26 avril 2004

Cent pour cent vacances et voyages d’affaires
Québec et Cuba : dos amigos!
Par Lucette Bernier
Les Québécois et les Cubains ont bien des affinités en commun, à commencer par leur langue issue de même souche latine. L’un possède des plages, l’autre les adore…l’un a des besoins et l’autre, des surplus et une bonne expertise.

Le tourisme, les affaires et des amitiés entre dirigeants constituent les principaux éléments de la filière québécoise très présente à Cuba.

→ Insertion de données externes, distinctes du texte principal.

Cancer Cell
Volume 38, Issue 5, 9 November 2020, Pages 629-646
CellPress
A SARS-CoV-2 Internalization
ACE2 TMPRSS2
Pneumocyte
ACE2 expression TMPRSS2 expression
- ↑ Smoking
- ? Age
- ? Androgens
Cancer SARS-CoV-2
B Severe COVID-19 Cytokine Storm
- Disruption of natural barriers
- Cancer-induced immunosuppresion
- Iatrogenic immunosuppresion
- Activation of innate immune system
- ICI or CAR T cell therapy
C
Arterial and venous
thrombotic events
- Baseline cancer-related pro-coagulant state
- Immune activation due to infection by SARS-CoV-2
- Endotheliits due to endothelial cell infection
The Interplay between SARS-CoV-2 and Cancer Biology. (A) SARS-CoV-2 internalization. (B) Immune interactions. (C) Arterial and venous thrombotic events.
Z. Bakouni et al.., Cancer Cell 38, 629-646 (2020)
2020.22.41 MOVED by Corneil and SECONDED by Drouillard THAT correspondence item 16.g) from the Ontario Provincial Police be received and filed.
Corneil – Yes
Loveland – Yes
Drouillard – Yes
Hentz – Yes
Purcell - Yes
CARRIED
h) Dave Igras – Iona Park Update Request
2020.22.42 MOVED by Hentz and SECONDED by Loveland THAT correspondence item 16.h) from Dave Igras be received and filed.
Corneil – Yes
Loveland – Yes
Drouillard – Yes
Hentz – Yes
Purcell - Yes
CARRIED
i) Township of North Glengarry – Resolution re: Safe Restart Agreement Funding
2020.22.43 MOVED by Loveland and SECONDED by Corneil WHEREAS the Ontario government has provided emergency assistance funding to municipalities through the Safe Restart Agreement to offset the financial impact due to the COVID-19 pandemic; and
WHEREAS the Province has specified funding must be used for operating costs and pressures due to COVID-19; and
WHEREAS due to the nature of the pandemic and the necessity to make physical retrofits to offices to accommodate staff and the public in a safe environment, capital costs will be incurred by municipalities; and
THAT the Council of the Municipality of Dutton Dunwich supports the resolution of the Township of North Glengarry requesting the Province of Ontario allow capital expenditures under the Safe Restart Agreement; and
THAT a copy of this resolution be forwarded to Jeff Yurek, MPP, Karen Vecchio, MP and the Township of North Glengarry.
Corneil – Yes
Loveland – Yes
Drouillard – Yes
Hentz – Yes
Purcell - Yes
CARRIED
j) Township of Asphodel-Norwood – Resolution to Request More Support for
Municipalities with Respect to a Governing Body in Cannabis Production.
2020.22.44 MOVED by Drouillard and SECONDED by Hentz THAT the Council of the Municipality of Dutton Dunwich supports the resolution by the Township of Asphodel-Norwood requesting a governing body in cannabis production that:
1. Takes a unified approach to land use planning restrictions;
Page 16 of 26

Pour plusieurs Québécois, au fil des ans, les voyages d’agréments se sont transformés en voyages d’affaires. En constatant les lacunes dans divers services, les entrepreneurs Québécois ont offert leur expertise et principalement dans les domaines de l’agroalimentaire et de la construction. L’hôtel El Senador, auquel le joueur de hockey Serge Savard est associé, est l’exemple emblème de la présence des Québécois à Cuba. Pendant votre séjour dans la Gran Isla, peut-être vous servira-t-on du jambon apprêté par l’entreprise Cuisine Gaspésienne de Matane ou des yogourts de chez Natrel, deux exemples des produits agroalimentaire exporté dans l’Île.
Côté construction, la vitrine commerciale du Ministère de l’industrie et du commerce, à la Havane, permet à une dizaine d’entrepreneurs en construction d’offrir des matériaux comme des fenêtres, des portes, des accessoires de salle de bain… bref, tout ce qui est nécessaire pour construire et aménager les futurs hôtels cubains.

Les wa-wa québécoises

Vous avez probablement vu, ou entendu parler des autobus québécois qui se faufilent dans les rues étroites des villes de la Havane, de Matanza et de plusieurs autres. Leur présence est du à Daniel Côté, propriétaire du magasin Elvis Ameublement, un commerce où l’on vend des meubles et des appareils électroménagers usagés. C’est en constatant le criant problème de transport que connaît le pays, que Daniel Côté achetait, en 1995, 25 autobus mis au rancart par les villes de Montréal, Hull, Longueuil et Ottawa, et les revendait à Cuba. Pourquoi ne pas monter dans l’un d’eux (il en coûte que quelques pesos) et découvrir la ville par les rues pittoresques qu’ils sillonnent. Ils affichent encore leur ligne de trajet initiale comme celle de la rue Sherbrooke, à la Havane ainsi que les mêmes publicités qu’autrefois, comme celle du 911! Les autobus jaunes pour écoliers sont maintenant très en demande et là aussi, Daniel Côté répond à la demande.

Les bénévoles

L’aide bénévole fait aussi partie des échanges entre les deux peuples. Ainsi, en 1991, naissait le groupe Brigade Québec-Cuba. Par le biais de cet organisme, des centaines de jeunes participent bénévolement chaque année, pendant trois semaines à des travaux agricoles où ils côtoient des étudiants Cubains, eux aussi bénévoles.

Échange de monuments

En novembre 1999, une statue de bronze représentant Pierre Le Moyne d’Iberville, héros militaire de la Nouvelle-France, était offerte au Bureau de l’Historien de la Havane. La statue s’élève sur la Place du Québec dans la vieille Havane, ville où d’Iberville est mort en 1706. En échange, Québec a reçu un buste en bronze de José Marti, écrivain, journaliste et héros de la révolution cubaine. Il veille sur les lecteurs de la grande salle de la bibliothèque Gabrielle-Roy, à Québec.

Cette présence québécoise ne serait peut-être pas aussi importante, s’il n’y avait, à la base, une sincère amitié et une franche communication entre les deux peuples amis.